## [Text segment]

Buffalo, N.Y. (WBEN) - The way Dr. Shannon Karcher sees it, the 84 special needs-focused student in the Bornhava program she runs are pawns in the political gamesmanship being played in Washington centering on the federal government shutdown and President Trump's "Big Beautiful Bill" agenda.
The true victims, Karcher believes, will be the students if programming has to be scaled back, or cut outright, because of the federal cuts.
Bornhava, based in the Amherst hamlet of Snyder, offers a wide range of special needs programming and services including working with autistic children, those with speech and/or occupational therapy issues and host of other concerns.
Bornhava receives approximately $1 million annually in federal funds and that accounts for one-third of its $3 million yearly budget. Losing those funds will be tough, if not impossible, to replace, Karcher warns.
The current $1 million federal allocation runs out on Nov. 1, meaning draconian-like cuts to Bornhava's services could come in less than two weeks.
The funds, which are funneled through the federal Department of Education's Office of Special Education Programs, are among those being earmarked by Trump and Republican lawmakers for being eliminated in the "Big Beautiful Bill" package.
"To say it would be catastrophic is an understatement," said Rep. Tim Kennedy (D-Buffalo). "It would leave children and their families out in the cold."
Kennedy worked for nearly a decade as an occupational therapist at Bornhava.

## [Data supplied]

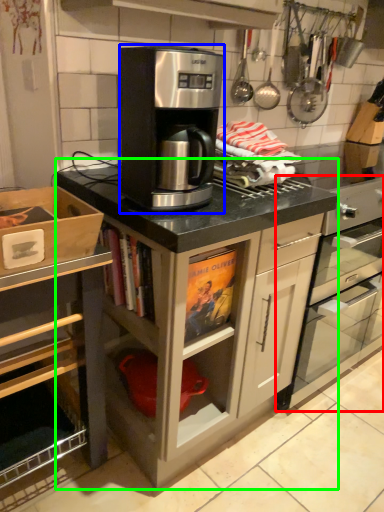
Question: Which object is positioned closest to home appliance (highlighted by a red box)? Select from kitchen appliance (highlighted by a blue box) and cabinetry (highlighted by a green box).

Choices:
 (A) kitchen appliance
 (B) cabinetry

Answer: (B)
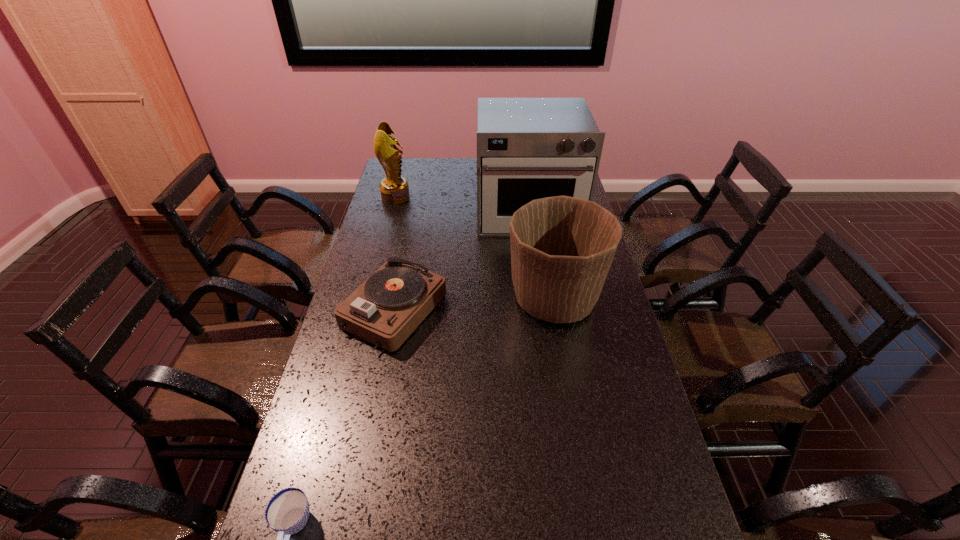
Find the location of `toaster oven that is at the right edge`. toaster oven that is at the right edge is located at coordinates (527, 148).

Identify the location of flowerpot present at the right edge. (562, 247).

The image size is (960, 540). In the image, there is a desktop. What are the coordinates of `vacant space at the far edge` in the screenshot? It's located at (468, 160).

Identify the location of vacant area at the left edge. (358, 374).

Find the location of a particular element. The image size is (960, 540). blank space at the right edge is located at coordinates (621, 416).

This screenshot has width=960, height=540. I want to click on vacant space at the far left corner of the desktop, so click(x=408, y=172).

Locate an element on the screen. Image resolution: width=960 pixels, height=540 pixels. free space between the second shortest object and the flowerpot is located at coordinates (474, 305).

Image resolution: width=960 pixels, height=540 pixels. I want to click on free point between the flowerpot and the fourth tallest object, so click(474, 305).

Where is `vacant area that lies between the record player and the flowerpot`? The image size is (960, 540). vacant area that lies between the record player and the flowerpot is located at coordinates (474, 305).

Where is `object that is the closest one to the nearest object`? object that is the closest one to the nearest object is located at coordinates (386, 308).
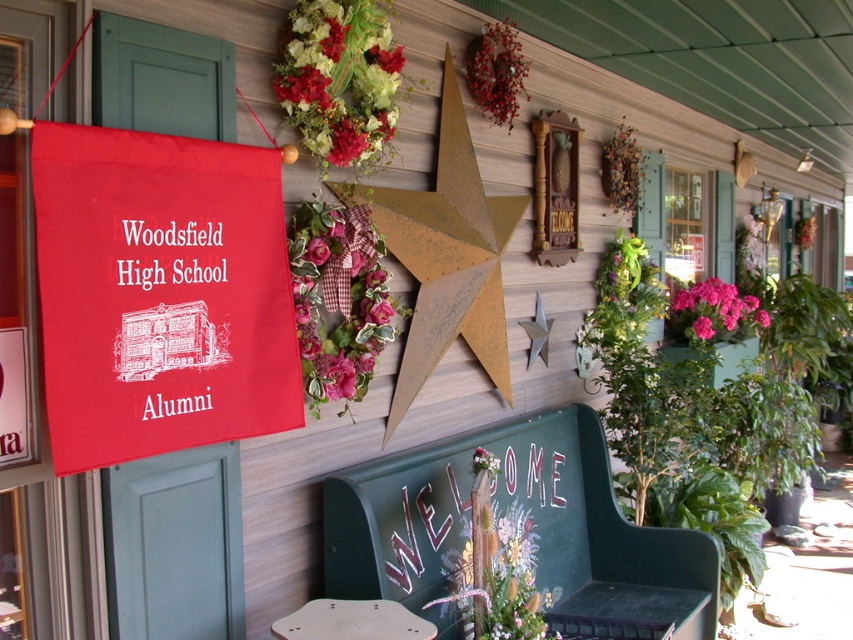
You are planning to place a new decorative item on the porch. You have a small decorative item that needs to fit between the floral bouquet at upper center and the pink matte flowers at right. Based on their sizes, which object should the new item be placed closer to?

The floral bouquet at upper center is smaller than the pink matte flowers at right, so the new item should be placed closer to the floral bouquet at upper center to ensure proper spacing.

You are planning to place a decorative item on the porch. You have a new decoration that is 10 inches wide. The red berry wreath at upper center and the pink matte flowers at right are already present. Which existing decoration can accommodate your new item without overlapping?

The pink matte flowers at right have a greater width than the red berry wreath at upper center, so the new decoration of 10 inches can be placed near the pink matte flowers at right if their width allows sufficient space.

--

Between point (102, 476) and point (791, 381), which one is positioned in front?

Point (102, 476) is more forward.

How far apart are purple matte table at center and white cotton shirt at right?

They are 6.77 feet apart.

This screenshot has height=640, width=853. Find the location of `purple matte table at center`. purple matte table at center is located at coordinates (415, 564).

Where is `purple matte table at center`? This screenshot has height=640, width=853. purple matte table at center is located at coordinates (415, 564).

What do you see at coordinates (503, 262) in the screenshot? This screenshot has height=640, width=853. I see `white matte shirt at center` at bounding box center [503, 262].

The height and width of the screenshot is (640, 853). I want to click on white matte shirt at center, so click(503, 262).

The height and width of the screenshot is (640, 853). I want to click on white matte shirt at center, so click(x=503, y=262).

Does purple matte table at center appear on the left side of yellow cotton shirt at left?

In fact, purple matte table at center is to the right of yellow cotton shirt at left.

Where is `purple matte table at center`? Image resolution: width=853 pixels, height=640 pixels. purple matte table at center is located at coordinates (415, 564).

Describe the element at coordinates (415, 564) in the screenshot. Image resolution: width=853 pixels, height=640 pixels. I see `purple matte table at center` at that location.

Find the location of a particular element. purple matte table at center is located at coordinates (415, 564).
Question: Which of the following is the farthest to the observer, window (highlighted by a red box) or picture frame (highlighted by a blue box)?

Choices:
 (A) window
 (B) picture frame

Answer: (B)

---

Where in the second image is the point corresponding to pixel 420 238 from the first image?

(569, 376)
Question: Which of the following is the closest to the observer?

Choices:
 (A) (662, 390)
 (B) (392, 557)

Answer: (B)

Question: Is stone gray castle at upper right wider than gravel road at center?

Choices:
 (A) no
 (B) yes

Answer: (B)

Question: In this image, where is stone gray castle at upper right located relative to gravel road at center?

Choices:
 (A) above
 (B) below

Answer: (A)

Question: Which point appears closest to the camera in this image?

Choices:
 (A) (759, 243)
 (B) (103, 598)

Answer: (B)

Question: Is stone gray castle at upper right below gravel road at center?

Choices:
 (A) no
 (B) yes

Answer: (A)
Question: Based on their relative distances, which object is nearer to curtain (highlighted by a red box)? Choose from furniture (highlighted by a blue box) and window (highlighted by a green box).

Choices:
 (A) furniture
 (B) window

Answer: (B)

## [Your task]
Print the passage from the Bornhava funding article above, starting with "The funds, which" and going on through "therapist at Bornhava.".

## [Written response]
The funds, which are funneled through the federal Department of Education's Office of Special Education Programs, are among those being earmarked by Trump and Republican lawmakers for being eliminated in the "Big Beautiful Bill" package.
"To say it would be catastrophic is an understatement," said Rep. Tim Kennedy (D-Buffalo). "It would leave children and their families out in the cold."
Kennedy worked for nearly a decade as an occupational therapist at Bornhava.